A equipe da unidade tentou reanimar o menino, que tinha síndrome de Down, mas ele acabou não resistindo e morreu. Segundo informações policiais registradas no Centro Integrado de Comando e Controle (CICC), ao examinar a criança, a médica constatou uma dilatação no canal anal, possivelmente fruto de abuso sexual.

Corpo do bebê foi levado para sede do IML para passar por exames – Foto: Reprodução/Ithamar Souza
Os familiares foram questionados sobre a suspeita da médica e todos negaram que alguém havia feito algo com o bebê. A família informou ainda que mora em Plácido de Castro, no interior do Acre, e que chegou na capital na noite anterior para fazer exames na manhã de quinta.
No Instituto Médico Legal, a tia da criança, a dona de casa Fabiana Calado contou à equipe da Rede Amazônica que o menino estava com a avó o dia todo e, entre lágrimas, voltou a negar que ele tenha sofrido abuso sexual.
Ainda segundo a polícia, os familiares informaram à polícia que após uma vacina que o bebê tomou nessa quinta, ele ficou “diferente” e que acreditavam que poderia ter agravado seu quadro, uma vez que possui síndrome de Down e cardiopatia.
A polícia questionou ainda quantas pessoas residem na casa em Plácido de Castro e a família relatou que, além do bebê, mais cinco pessoas, incluindo a mãe, pai, filhos e a avó.
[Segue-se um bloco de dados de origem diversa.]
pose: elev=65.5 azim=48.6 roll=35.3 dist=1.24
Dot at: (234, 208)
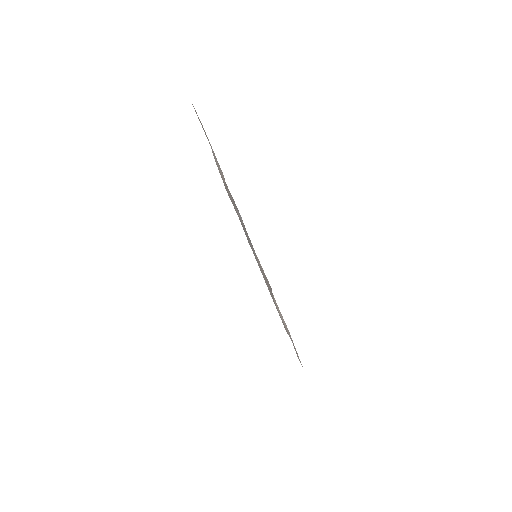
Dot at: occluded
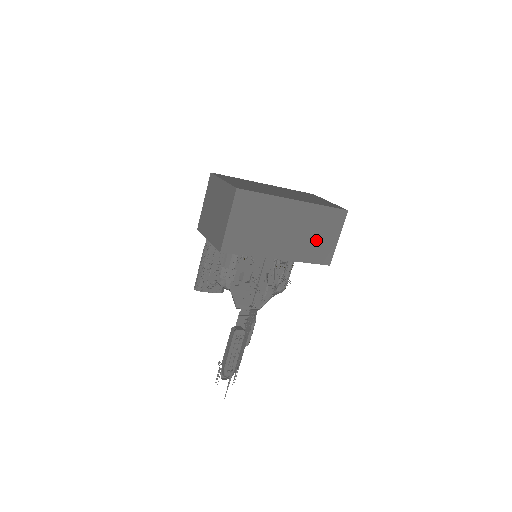
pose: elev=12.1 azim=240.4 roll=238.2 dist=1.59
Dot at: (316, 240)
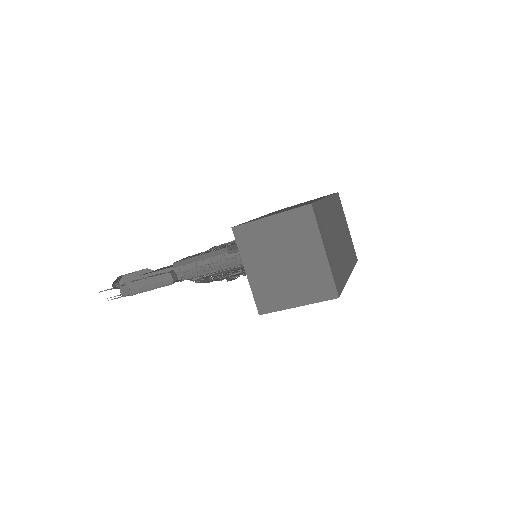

Eles disseram ainda à polícia que nenhum dos moradores tem histórico de abuso sexual ou passagem criminal. No conjunto Cidade do Povo, em Rio Branco, eles estavam hospedados na casa de uma mulher, mas não foi informado se seria parente ou amigo.
Uma equipe da Delegacia de Homicídio e Proteção à Pessoa (DHPP) esteve na UPA. O corpo da criança foi levado para o Instituto Médico Legal (IML) para os devidos exames cadavéricos.
A reportagem entrou em contato com o delegado Leonardo Ribeiro, que está com os casos da semana da DHPP, mas ele informou que ainda não recebeu nada sobre o caso.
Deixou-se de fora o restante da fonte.